Looking back, that was probably my first actual experience with peer pressure/shaming; I can’t remember anyone caring about “cool fashion” before that.
PineappleJLM@reddit
God yes. I was the new kid in 6th grade who had just moved to the US and had never seen tight rolled jeans before. Luckily I was corned in the cafeteria on my first day and told what a huge loser I was for not having my jeans pegged.
MuffinMatrix@reddit
For awhile I hated jeans. So I wore other types of pants, like the patterned ones that looked kinda like sweatpants but were thinner regular pants material.

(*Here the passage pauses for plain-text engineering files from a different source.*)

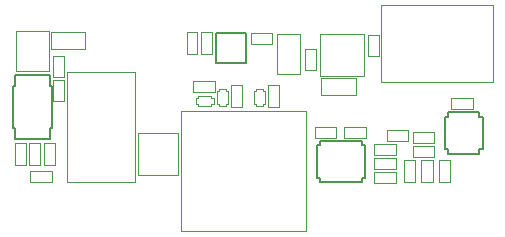
<source format=gbr>
G04 #@! TF.GenerationSoftware,KiCad,Pcbnew,(5.1.9-0-10_14)*
G04 #@! TF.CreationDate,2025-05-13T11:21:21-05:00*
G04 #@! TF.ProjectId,DTYF Beta,44545946-2042-4657-9461-2e6b69636164,rev?*
G04 #@! TF.SameCoordinates,Original*
G04 #@! TF.FileFunction,Other,User*
%FSLAX46Y46*%
G04 Gerber Fmt 4.6, Leading zero omitted, Abs format (unit mm)*
G04 Created by KiCad (PCBNEW (5.1.9-0-10_14)) date 2025-05-13 11:21:21*
%MOMM*%
%LPD*%
G01*
G04 APERTURE LIST*
%ADD10C,0.152400*%
%ADD11C,0.050000*%
G04 APERTURE END LIST*
D10*
X160812900Y-98319000D02*
X160812900Y-101081000D01*
X160812900Y-101081000D02*
X160508100Y-101081000D01*
X157587100Y-101081000D02*
X157891900Y-101081000D01*
X157587100Y-101081000D02*
X157587100Y-98319000D01*
X157587100Y-98319000D02*
X157891900Y-98319000D01*
X160812900Y-98319000D02*
X160508100Y-98319000D01*
X160508100Y-97896600D02*
X160508100Y-98319000D01*
X160508100Y-101081000D02*
X160508100Y-101503400D01*
X160508100Y-101503400D02*
X157891900Y-101503400D01*
X157891900Y-101503400D02*
X157891900Y-101081000D01*
X157891900Y-98319000D02*
X157891900Y-97896600D01*
X157891900Y-97896600D02*
X160508100Y-97896600D01*
X140131063Y-91242700D02*
X140757300Y-91242700D01*
X140131063Y-91242700D02*
X140131063Y-91242700D01*
X138868937Y-91242700D02*
X140131063Y-91242700D01*
X138868937Y-91242700D02*
X138868937Y-91242700D01*
X138242700Y-91242700D02*
X138868937Y-91242700D01*
X138242700Y-91368811D02*
X138242700Y-91242700D01*
X138242700Y-91368811D02*
X138242700Y-91368811D01*
X138242700Y-93631189D02*
X138242700Y-91368811D01*
X138242700Y-93631189D02*
X138242700Y-93631189D01*
X138242700Y-93757300D02*
X138242700Y-93631189D01*
X138868937Y-93757300D02*
X138242700Y-93757300D01*
X138868937Y-93757300D02*
X138868937Y-93757300D01*
X140131063Y-93757300D02*
X138868937Y-93757300D01*
X140131063Y-93757300D02*
X140131063Y-93757300D01*
X140757300Y-93757300D02*
X140131063Y-93757300D01*
X140757300Y-93631189D02*
X140757300Y-93757300D01*
X140757300Y-93631189D02*
X140757300Y-93631189D01*
X140757300Y-91368811D02*
X140757300Y-93631189D01*
X140757300Y-91368811D02*
X140757300Y-91368811D01*
X140757300Y-91242700D02*
X140757300Y-91368811D01*
D11*
X149090000Y-99240000D02*
X150910000Y-99240000D01*
X149090000Y-100160000D02*
X149090000Y-99240000D01*
X150910000Y-100160000D02*
X149090000Y-100160000D01*
X150910000Y-99240000D02*
X150910000Y-100160000D01*
D10*
X146742600Y-103481000D02*
X146742600Y-100719000D01*
X146742600Y-100719000D02*
X147047400Y-100719000D01*
X150857400Y-100719000D02*
X150552600Y-100719000D01*
X150857400Y-100719000D02*
X150857400Y-103481000D01*
X150857400Y-103481000D02*
X150552600Y-103481000D01*
X146742600Y-103481000D02*
X147047400Y-103481000D01*
X147047400Y-103852600D02*
X147047400Y-103481000D01*
X147047400Y-100719000D02*
X147047400Y-100347400D01*
X147047400Y-100347400D02*
X150552600Y-100347400D01*
X150552600Y-100347400D02*
X150552600Y-100719000D01*
X150552600Y-103481000D02*
X150552600Y-103852600D01*
X150552600Y-103852600D02*
X147047400Y-103852600D01*
D11*
X125610000Y-94550000D02*
X125610000Y-103850000D01*
X131390000Y-94550000D02*
X125610000Y-94550000D01*
X131390000Y-103850000D02*
X131390000Y-94550000D01*
X125610000Y-103850000D02*
X131390000Y-103850000D01*
X152200000Y-95400000D02*
X152200000Y-88900000D01*
X152200000Y-88900000D02*
X161700000Y-88900000D01*
X161700000Y-88900000D02*
X161700000Y-95400000D01*
X161700000Y-95400000D02*
X152200000Y-95400000D01*
X154890000Y-100840000D02*
X156710000Y-100840000D01*
X154890000Y-101760000D02*
X154890000Y-100840000D01*
X156710000Y-101760000D02*
X154890000Y-101760000D01*
X156710000Y-100840000D02*
X156710000Y-101760000D01*
X135300000Y-97840000D02*
X135300000Y-108010000D01*
X135300000Y-108010000D02*
X145850000Y-108010000D01*
X135300000Y-97840000D02*
X145850000Y-97840000D01*
X145850000Y-97840000D02*
X145850000Y-108010000D01*
X124100000Y-91100000D02*
X121300000Y-91100000D01*
X121300000Y-91100000D02*
X121300000Y-94500000D01*
X121300000Y-94500000D02*
X124100000Y-94500000D01*
X124100000Y-94500000D02*
X124100000Y-91100000D01*
D10*
X124360400Y-95698200D02*
X124360400Y-99301800D01*
X124360400Y-99301800D02*
X124147800Y-99301800D01*
X121039600Y-99301800D02*
X121252200Y-99301800D01*
X121039600Y-99301800D02*
X121039600Y-95698200D01*
X121039600Y-95698200D02*
X121252200Y-95698200D01*
X124360400Y-95698200D02*
X124147800Y-95698200D01*
X124147800Y-94794900D02*
X124147800Y-95698200D01*
X124147800Y-99301800D02*
X124147800Y-100205100D01*
X124147800Y-100205100D02*
X121252200Y-100205100D01*
X121252200Y-100205100D02*
X121252200Y-99301800D01*
X121252200Y-95698200D02*
X121252200Y-94794900D01*
X121252200Y-94794900D02*
X124147800Y-94794900D01*
D11*
X123640000Y-100590000D02*
X124560000Y-100590000D01*
X124560000Y-100590000D02*
X124560000Y-102410000D01*
X124560000Y-102410000D02*
X123640000Y-102410000D01*
X123640000Y-102410000D02*
X123640000Y-100590000D01*
X143010000Y-92160000D02*
X141190000Y-92160000D01*
X143010000Y-91240000D02*
X143010000Y-92160000D01*
X141190000Y-91240000D02*
X143010000Y-91240000D01*
X141190000Y-92160000D02*
X141190000Y-91240000D01*
X125360000Y-97010000D02*
X124440000Y-97010000D01*
X124440000Y-97010000D02*
X124440000Y-95190000D01*
X124440000Y-95190000D02*
X125360000Y-95190000D01*
X125360000Y-95190000D02*
X125360000Y-97010000D01*
X156710000Y-99640000D02*
X156710000Y-100560000D01*
X156710000Y-100560000D02*
X154890000Y-100560000D01*
X154890000Y-100560000D02*
X154890000Y-99640000D01*
X154890000Y-99640000D02*
X156710000Y-99640000D01*
X136660000Y-93010000D02*
X135740000Y-93010000D01*
X135740000Y-93010000D02*
X135740000Y-91190000D01*
X135740000Y-91190000D02*
X136660000Y-91190000D01*
X136660000Y-91190000D02*
X136660000Y-93010000D01*
X137860000Y-91190000D02*
X137860000Y-93010000D01*
X136940000Y-91190000D02*
X137860000Y-91190000D01*
X136940000Y-93010000D02*
X136940000Y-91190000D01*
X137860000Y-93010000D02*
X136940000Y-93010000D01*
X146590000Y-100160000D02*
X146590000Y-99240000D01*
X146590000Y-99240000D02*
X148410000Y-99240000D01*
X148410000Y-99240000D02*
X148410000Y-100160000D01*
X148410000Y-100160000D02*
X146590000Y-100160000D01*
X124440000Y-95010000D02*
X124440000Y-93190000D01*
X125360000Y-95010000D02*
X124440000Y-95010000D01*
X125360000Y-93190000D02*
X125360000Y-95010000D01*
X124440000Y-93190000D02*
X125360000Y-93190000D01*
X151140000Y-93210000D02*
X151140000Y-91390000D01*
X152060000Y-93210000D02*
X151140000Y-93210000D01*
X152060000Y-91390000D02*
X152060000Y-93210000D01*
X151140000Y-91390000D02*
X152060000Y-91390000D01*
X136290000Y-95340000D02*
X138110000Y-95340000D01*
X136290000Y-96260000D02*
X136290000Y-95340000D01*
X138110000Y-96260000D02*
X136290000Y-96260000D01*
X138110000Y-95340000D02*
X138110000Y-96260000D01*
X146660000Y-94410000D02*
X145740000Y-94410000D01*
X145740000Y-94410000D02*
X145740000Y-92590000D01*
X145740000Y-92590000D02*
X146660000Y-92590000D01*
X146660000Y-92590000D02*
X146660000Y-94410000D01*
X145380000Y-94700000D02*
X143420000Y-94700000D01*
X143420000Y-94700000D02*
X143420000Y-91300000D01*
X143420000Y-91300000D02*
X145380000Y-91300000D01*
X145380000Y-91300000D02*
X145380000Y-94700000D01*
X131600000Y-103250000D02*
X131600000Y-99750000D01*
X135000000Y-103250000D02*
X131600000Y-103250000D01*
X135000000Y-99750000D02*
X135000000Y-103250000D01*
X131600000Y-99750000D02*
X135000000Y-99750000D01*
X124220000Y-91170000D02*
X127180000Y-91170000D01*
X124220000Y-92630000D02*
X124220000Y-91170000D01*
X127180000Y-92630000D02*
X124220000Y-92630000D01*
X127180000Y-91170000D02*
X127180000Y-92630000D01*
X160030000Y-97670000D02*
X158170000Y-97670000D01*
X160030000Y-96730000D02*
X160030000Y-97670000D01*
X158170000Y-96730000D02*
X160030000Y-96730000D01*
X158170000Y-97670000D02*
X158170000Y-96730000D01*
X152670000Y-99430000D02*
X154530000Y-99430000D01*
X152670000Y-100370000D02*
X152670000Y-99430000D01*
X154530000Y-100370000D02*
X152670000Y-100370000D01*
X154530000Y-99430000D02*
X154530000Y-100370000D01*
X158070000Y-101970000D02*
X158070000Y-103830000D01*
X157130000Y-101970000D02*
X158070000Y-101970000D01*
X157130000Y-103830000D02*
X157130000Y-101970000D01*
X158070000Y-103830000D02*
X157130000Y-103830000D01*
X154130000Y-101970000D02*
X155070000Y-101970000D01*
X155070000Y-101970000D02*
X155070000Y-103830000D01*
X155070000Y-103830000D02*
X154130000Y-103830000D01*
X154130000Y-103830000D02*
X154130000Y-101970000D01*
X153430000Y-101570000D02*
X151570000Y-101570000D01*
X153430000Y-100630000D02*
X153430000Y-101570000D01*
X151570000Y-100630000D02*
X153430000Y-100630000D01*
X151570000Y-101570000D02*
X151570000Y-100630000D01*
X124330000Y-102930000D02*
X124330000Y-103870000D01*
X124330000Y-103870000D02*
X122470000Y-103870000D01*
X122470000Y-103870000D02*
X122470000Y-102930000D01*
X122470000Y-102930000D02*
X124330000Y-102930000D01*
X147120000Y-96530000D02*
X147120000Y-95070000D01*
X147120000Y-95070000D02*
X150080000Y-95070000D01*
X150080000Y-95070000D02*
X150080000Y-96530000D01*
X150080000Y-96530000D02*
X147120000Y-96530000D01*
X121230000Y-102430000D02*
X121230000Y-100570000D01*
X122170000Y-102430000D02*
X121230000Y-102430000D01*
X122170000Y-100570000D02*
X122170000Y-102430000D01*
X121230000Y-100570000D02*
X122170000Y-100570000D01*
X122430000Y-100570000D02*
X123370000Y-100570000D01*
X123370000Y-100570000D02*
X123370000Y-102430000D01*
X123370000Y-102430000D02*
X122430000Y-102430000D01*
X122430000Y-102430000D02*
X122430000Y-100570000D01*
X153430000Y-103970000D02*
X151570000Y-103970000D01*
X153430000Y-103030000D02*
X153430000Y-103970000D01*
X151570000Y-103030000D02*
X153430000Y-103030000D01*
X151570000Y-103970000D02*
X151570000Y-103030000D01*
X153430000Y-101830000D02*
X153430000Y-102770000D01*
X153430000Y-102770000D02*
X151570000Y-102770000D01*
X151570000Y-102770000D02*
X151570000Y-101830000D01*
X151570000Y-101830000D02*
X153430000Y-101830000D01*
X140470000Y-95660000D02*
X140470000Y-97520000D01*
X139530000Y-95660000D02*
X140470000Y-95660000D01*
X139530000Y-97520000D02*
X139530000Y-95660000D01*
X140470000Y-97520000D02*
X139530000Y-97520000D01*
X143570000Y-97530000D02*
X142630000Y-97530000D01*
X142630000Y-97530000D02*
X142630000Y-95670000D01*
X142630000Y-95670000D02*
X143570000Y-95670000D01*
X143570000Y-95670000D02*
X143570000Y-97530000D01*
X155630000Y-101970000D02*
X156570000Y-101970000D01*
X156570000Y-101970000D02*
X156570000Y-103830000D01*
X156570000Y-103830000D02*
X155630000Y-103830000D01*
X155630000Y-103830000D02*
X155630000Y-101970000D01*
X150800000Y-94900000D02*
X147000000Y-94900000D01*
X147000000Y-94900000D02*
X147000000Y-91300000D01*
X147000000Y-91300000D02*
X150800000Y-91300000D01*
X150800000Y-91300000D02*
X150800000Y-94900000D01*
X137850000Y-97280000D02*
X137850000Y-97450000D01*
X138050000Y-96720000D02*
X137850000Y-96720000D01*
X138050000Y-97280000D02*
X138050000Y-96720000D01*
X137850000Y-97280000D02*
X138050000Y-97280000D01*
X136750000Y-96720000D02*
X136750000Y-96550000D01*
X136550000Y-96720000D02*
X136750000Y-96720000D01*
X136550000Y-97280000D02*
X136550000Y-96720000D01*
X136750000Y-97280000D02*
X136550000Y-97280000D01*
X136750000Y-97450000D02*
X136750000Y-97280000D01*
X137850000Y-97450000D02*
X136750000Y-97450000D01*
X137850000Y-96550000D02*
X137850000Y-96720000D01*
X136750000Y-96550000D02*
X137850000Y-96550000D01*
X142350000Y-96150000D02*
X142350000Y-97250000D01*
X142350000Y-97250000D02*
X142180000Y-97250000D01*
X141450000Y-97250000D02*
X141450000Y-96150000D01*
X141450000Y-96150000D02*
X141620000Y-96150000D01*
X141620000Y-96150000D02*
X141620000Y-95950000D01*
X141620000Y-95950000D02*
X142180000Y-95950000D01*
X142180000Y-95950000D02*
X142180000Y-96150000D01*
X142180000Y-96150000D02*
X142350000Y-96150000D01*
X141620000Y-97250000D02*
X141620000Y-97450000D01*
X141620000Y-97450000D02*
X142180000Y-97450000D01*
X142180000Y-97450000D02*
X142180000Y-97250000D01*
X141620000Y-97250000D02*
X141450000Y-97250000D01*
X139250000Y-96150000D02*
X139250000Y-97250000D01*
X139250000Y-97250000D02*
X139080000Y-97250000D01*
X138350000Y-97250000D02*
X138350000Y-96150000D01*
X138350000Y-96150000D02*
X138520000Y-96150000D01*
X138520000Y-96150000D02*
X138520000Y-95950000D01*
X138520000Y-95950000D02*
X139080000Y-95950000D01*
X139080000Y-95950000D02*
X139080000Y-96150000D01*
X139080000Y-96150000D02*
X139250000Y-96150000D01*
X138520000Y-97250000D02*
X138520000Y-97450000D01*
X138520000Y-97450000D02*
X139080000Y-97450000D01*
X139080000Y-97450000D02*
X139080000Y-97250000D01*
X138520000Y-97250000D02*
X138350000Y-97250000D01*
M02*

</source>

I got made fun of a bunch. There was this running joke how I wore the same clothes. Which was so weird to me considering they where patterned, and I had different ones every day. But also how everyone else.... wore jeans. Blue jeans. Every day.
nounthennumbers@reddit
I got shamed for jeans that weren’t the current trendy name brand.
jackfaire@reddit
Only time I got mocked was when a friend wrote on my jeans and suddenly the "You can wear jeans multiple days in a row" crowd thought it was gross.
PhysicsStock2247@reddit
In like 5th grade, yea. Then when I tried to cuff them like that in middle school I was teased for still doing it. Also tried rocking purposefully ripped jeans at the knee and got made fun of for being too poor to afford pants without holes in them. So then I asked for a pair of styling royal blue jeans for Christmas from J & W and was called a “wigger”. Just couldn’t win the fashion battle in junior high.
enphurgen@reddit
I got shamed for not wearing jeans, sweatpants all day baby!
bladegmn@reddit
No, I was only made fun of when my mom would convert my jeans into shorts for the summer after I wore out the knees.
NemeanMiniLion@reddit
No, rolling your jeans was accepted but not considered a good thing. It meant you couldn't hem your pants. Not something to be too embarrassed about and not something making a style statement. We just didn't shame the people who rolled em. I rolled them sometimes.
Seven22am@reddit
No but somebody made fun of me once because my jeans had a crease in them because my mom ironed them. 🤷🏼♂️
LameSaucePanda@reddit
I was a strong holdout until the end. We had a friend who stopped rolling hers in 6th grade (so like 1991), and we were like EWWW what are you DOING?! But she seriously never cared.